At this point we can see that Big Data is not only about the volume of data but it is also about velocity and variety. In Big Data world, these characteristics are known as the 3 Vs. Lets look at the each of the Vs.
Volume is one of the main characteristics of Big Data because of the meaning of the word volume itself, which means, the amount of space that a substance or object occupies or that is enclosed within a container. In this case we can rephrase it to the amount of data that is occupied on a hard drive. For instance, think about the fact that Twitter has more active users than South Africa has people. Each of those users have posted a whole lot of photographs, tweets and videos. What about platforms such as Instagram, they have reported that on an average day 80 million photos are shared and what about Facebook, it is reported that it stores about 250 billion images.
Lets try to quantify this data. Say you have a phone that has a resolution of 1440 x 2560 pixels, multiply 1440 by 2560 which gives you 3,686,400 pixels. You then multiply this number by the number of bytes per pixel:
16 bit per pixel image: 3,686,400 X 2 bytes per pixel = 7372800 bytes = 7.37 MB approx
32 bit per pixel image: 3,686,400 X 4 bytes per pixel = 14745600 bytes = 14.75 MB approx
Now for argument’s sake, if on average day 80 million photos are shared on Instagram, how much space is need if say all users as using a phone with the above resolution? If my Maths is right, that is about 1,180,000,000 MB which is 1.18 Petabyte, take note here, per DAY!! Now, that’s a lot of hardware equipment that is need to store that much of information.
Velocity is also an important characteristic of Big Data. Why?

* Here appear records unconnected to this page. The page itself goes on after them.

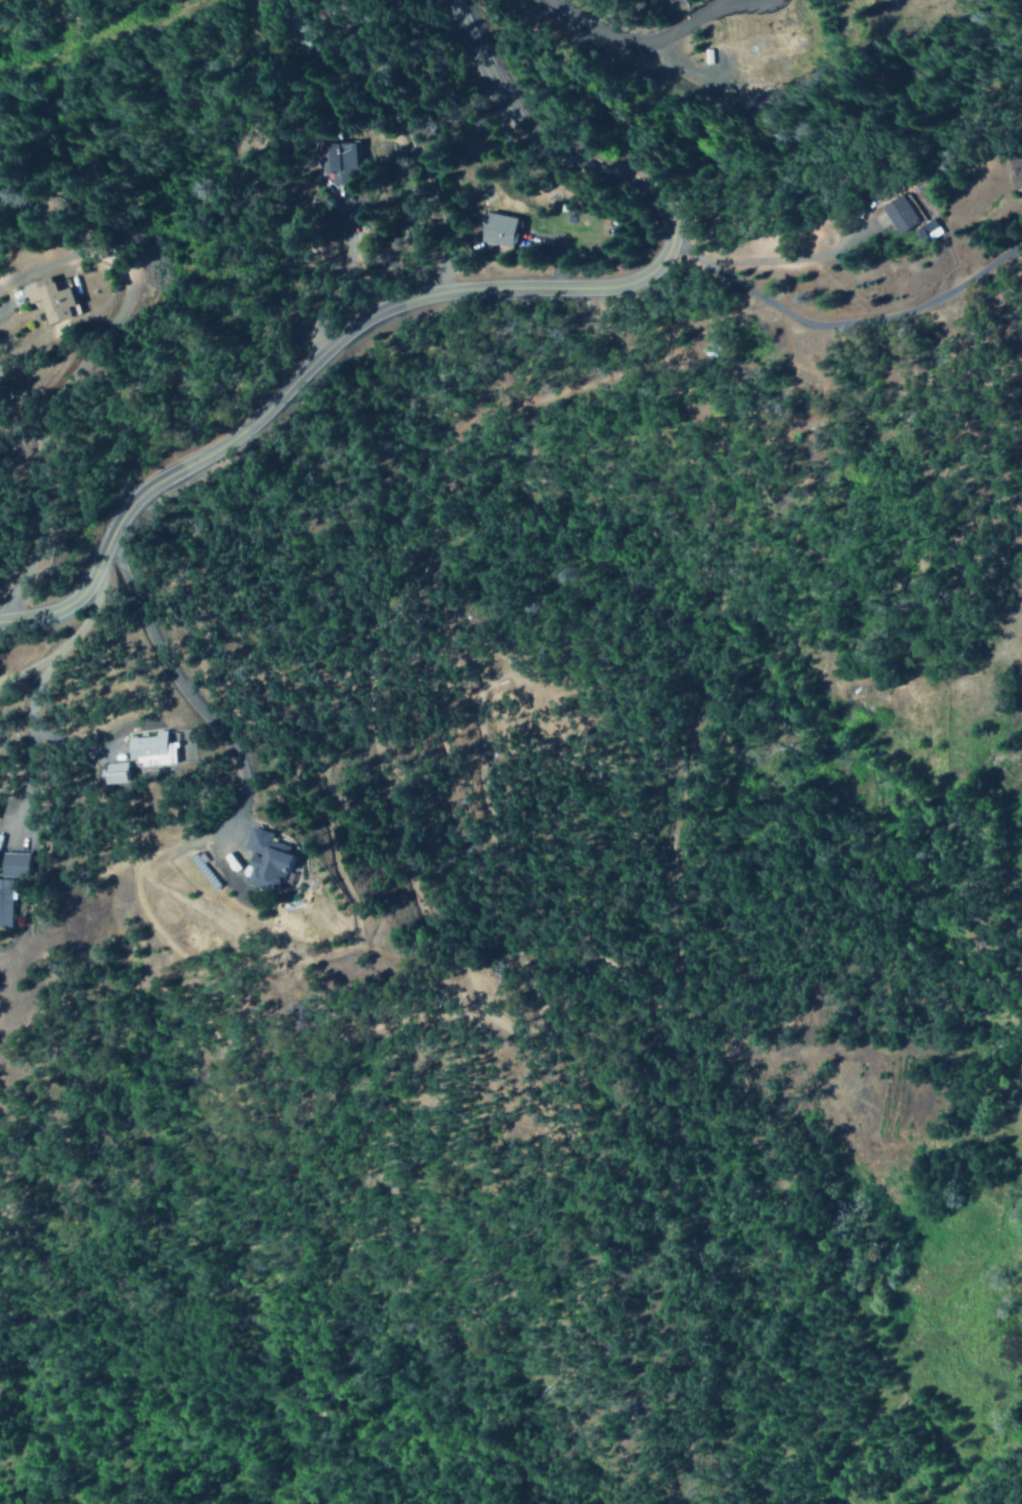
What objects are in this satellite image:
road: (637, 43)
building: (342, 156)
building: (888, 210)
building: (499, 229)
road: (450, 288)
building: (48, 298)
road: (843, 324)
road: (63, 648)
building: (152, 747)
road: (31, 763)
building: (112, 772)
building: (258, 859)
building: (10, 878)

Again, from the meaning of the word velocity, which is, the speed of something in a given direction. In this case, the speed at which data is flowing to a data center. Back to our Twitter analogy, every second, on average, around 6,000 tweets are tweeted, which corresponds to over 350,000 tweets sent per minute, 500 million tweets per day and around 200 billion tweets per year. That is a lot of information that needs to be handled so that there are no bottlenecks. If a user logs on Twitter, the experience must be flawless.
Variety is the quality or state of being different or diverse; the absence of uniformity or monotony. In others words, not the same and this is true for data as well. From the examples we used, people tweet using text, photos and videos. The data here is different. In other words data can be structured and unstructured, which means that not all data can easily fit into fields on a spreadsheet or a database application. There got to be ways and means of storing data in its different form.
Big Data is not only how huge or enormous the data is but its also about how fast the data is moving and its type. If there is a surge in the amount of data that needs to processed, the next question we need to answer is, how is it all handled? When a user logs on Twitter, Facebook, Instagram or on a news site like BBC or streaming on YouTube, the experience is flawless, but the amount that is coming through those platforms is huge and moving fast and in different form. Due to this, it gave birth to various technologies that are being used to manage the surge. These technologies include, Hadoop, Spark, Hive, Kubernetes just to mention a few. Will look into some of these technologies in future articles.